Where can I find a gated SR latch IC?

I did a google search but only SR latch ICs are for sale, not gated/clocked ones. Any ideas on a good solution for this or why this is so?

"SR" means "Set and Reset". It's a description of the input pins. "JK" might be more like what you are looking for.

But why? The Arduino processor has zillions of logic transistors inside. Why would you add another 4? Just do it in code instead.

The arduino has a limited number of IO pins so it's much easier to use an external gated sr latch as a method to add extra outputs.

You appear to be talking rubbish.

To add output capability to an Arduino - or other microcontroller - the most practical way is to use a shift register with latches - the classic one is the 74HC595 and this is presumably to what you refer.

If you wish it to drive significant current for powerful LEDs or solenoids or similar, the TPIC6B595 has outputs which are N-channel FETs. Either of these may be chained so that a significant number can be driven by only three output pins and the SPI functionality of the Arduino chip allows them to be updated extremely fast. The latch function means that all outputs are updated simultaneously.

No sort of flip-flop or latch alone can allow you to add additional outputs. Using shift registers is the most practical way to do this although you could use multiple octal “D”-type latches paralleled to eight outputs, but this is very cumbersome.

You may note the trend in digital technology, to use serial expansion busses such as USB, SATA and PCI Express.

Do a site search with '595'. There are many threads dealing with this issue - there's surely one applicable to your problem. See also shiftOut().

kolleamm: The arduino has a limited number of IO pins so it's much easier to use an external gated sr latch as a method to add extra outputs.

Explain what you are trying to do, not how you imagine it might be done...

This may be another xyproblem for all we can tell. xyproblem.info

Basically the general idea is this - you have a microcontroller with lets say 10 IO pins.

pin 0 is treated as an index. When low its index 0, when high its index 1.

The remaining 9 IO pins have now be transfored into 18 IO.

So lets assume you have two leds. One on the left, and one on the right.
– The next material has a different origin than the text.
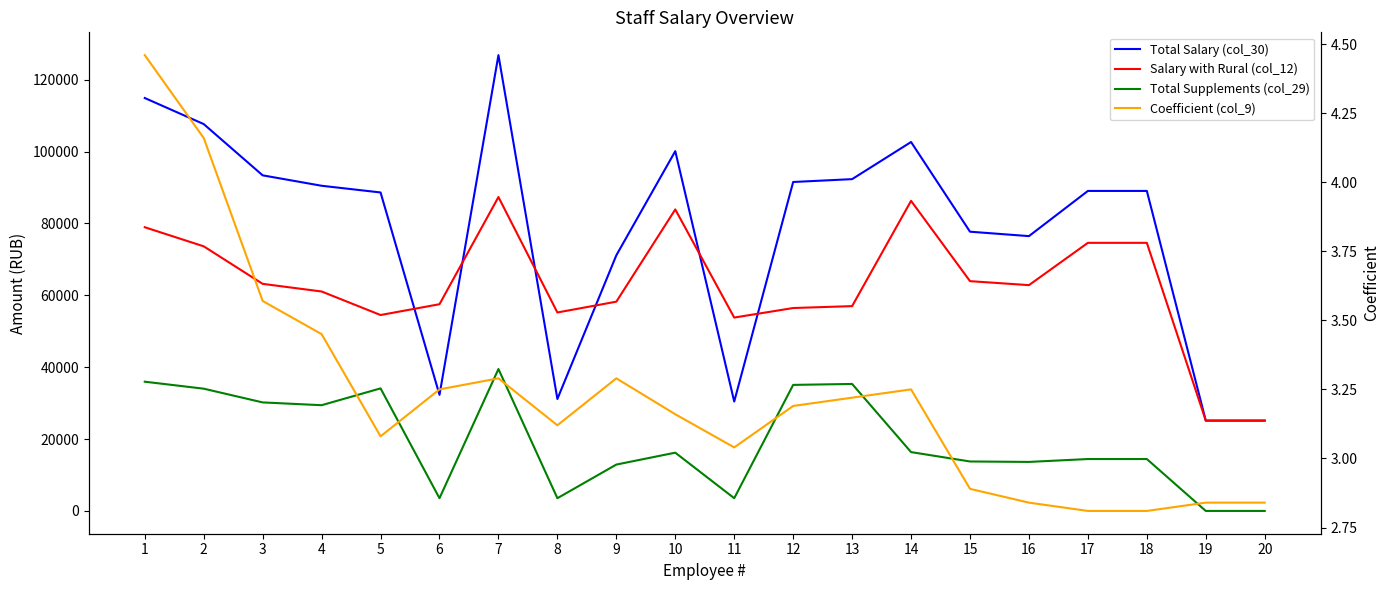

What is the total value across all series at 5?

177219.9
When pin 0 is low, and pin 1 is high the right turns on. When pin 0 is high, and pin 1 is high the left turns on.

thats the overall idea.

That sounds like a multiplexer.

MorganS: That sounds like a multiplexer.

Ah I see!

Forgive me I'm a complete noob at microcontrollers. Are there any comptaible with arudino?

A shift register would be better. Then you can have left and right both on at the same time. There's lots of projects posted online. Some even have libraries that resemble digitalWrite().
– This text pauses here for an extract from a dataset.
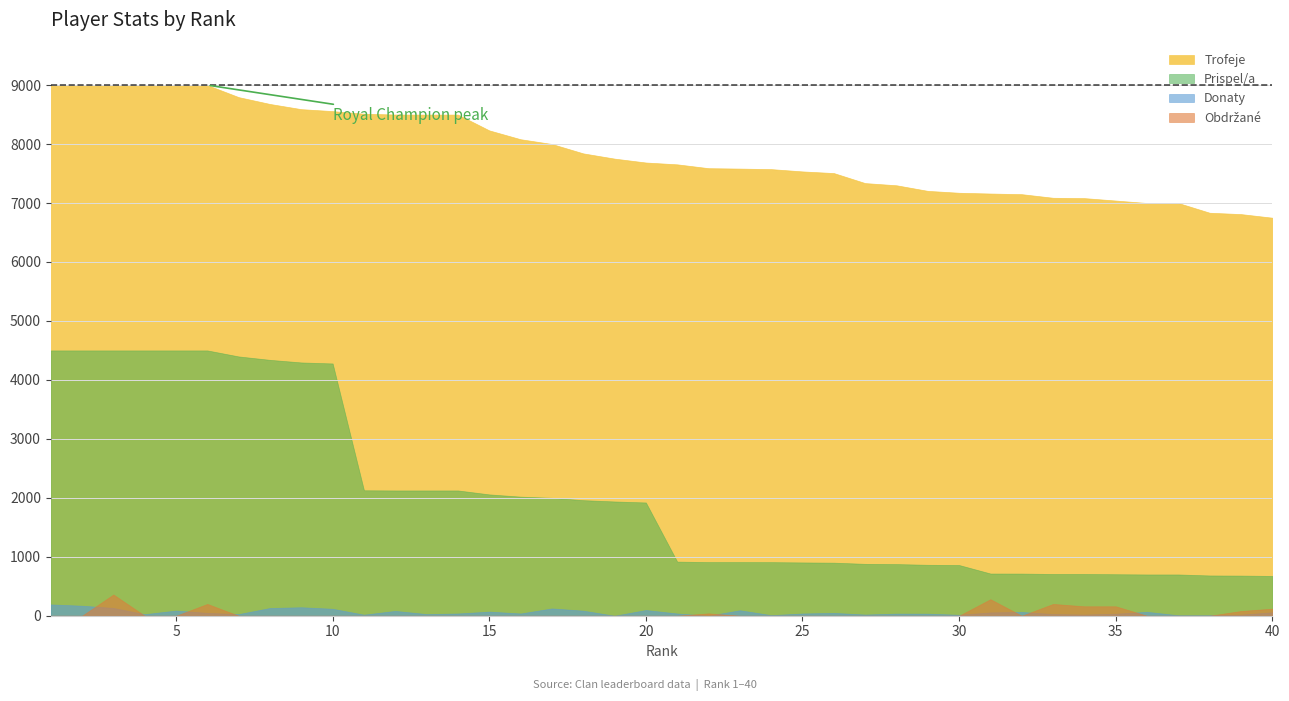

What is the value of the Trofeje point at the 4th from the left?

9000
MorganS: A shift register would be better. Then you can have left and right both on at the same time. There's lots of projects posted online. Some even have libraries that resemble digitalWrite().

Great! Thank you so much

kolleamm:
Basically the general idea is this -
you have a microcontroller with lets say 10 IO pins.

pin 0 is treated as an index. When low its index 0, when high its index 1.

The remaining 9 IO pins have now be transfored into 18 IO.

So lets assume you have two leds. One on the left, and one on the right.

When pin 0 is low, and pin 1 is high the right turns on.
When pin 0 is high, and pin 1 is high the left turns on.

Mmm, you are still having considerable difficulty explaining what you are trying to do!

You need to get this clear. It is not a 'general idea". :roll_eyes:

You are wanting to control multiple outputs OK? For the sake of argument, we will consider indicator LEDs which might have series resistors to limit them to 10 mA each.

So, how many do you want to be on at once? Just one, or a number or all perhaps? If you want to have complete control of all, then I explained this in #3. If only one at a a time, a “demultiplexer” chip will do that more efficiently so you see you must state your precise requirement. If you wish to drive a really large number of indicator LEDs (not luminaires) then a MAX7219 will drive up to 64 per chip.

74hc573 is a “gated transparent latch” (8x) if the clock is low, 8 inputs flow to 8 outputs, but when the clock goes high, the outputs latch the previous contents of the inputs. So you can share 8 pins of data in, and get 8 data out for each additional control pin you can add. 11 pins total would give 24 output pins. It’s not really a sr latch - that would have separate set and rest inputs instead of just data inputs.

A 74hc574 is similar but with 8x actual edge-triggered flip flops, so it doesn’t have the “transparent” mode.

The 595 registers people are talking about are cascadeable serial in, parallel out register with a latch in front, so you can manage any number of output pins give about 4 control pins (data, shiftclock, latchclock,...)

Hi,

Can you explain what your project is, we may be able to make your job easier?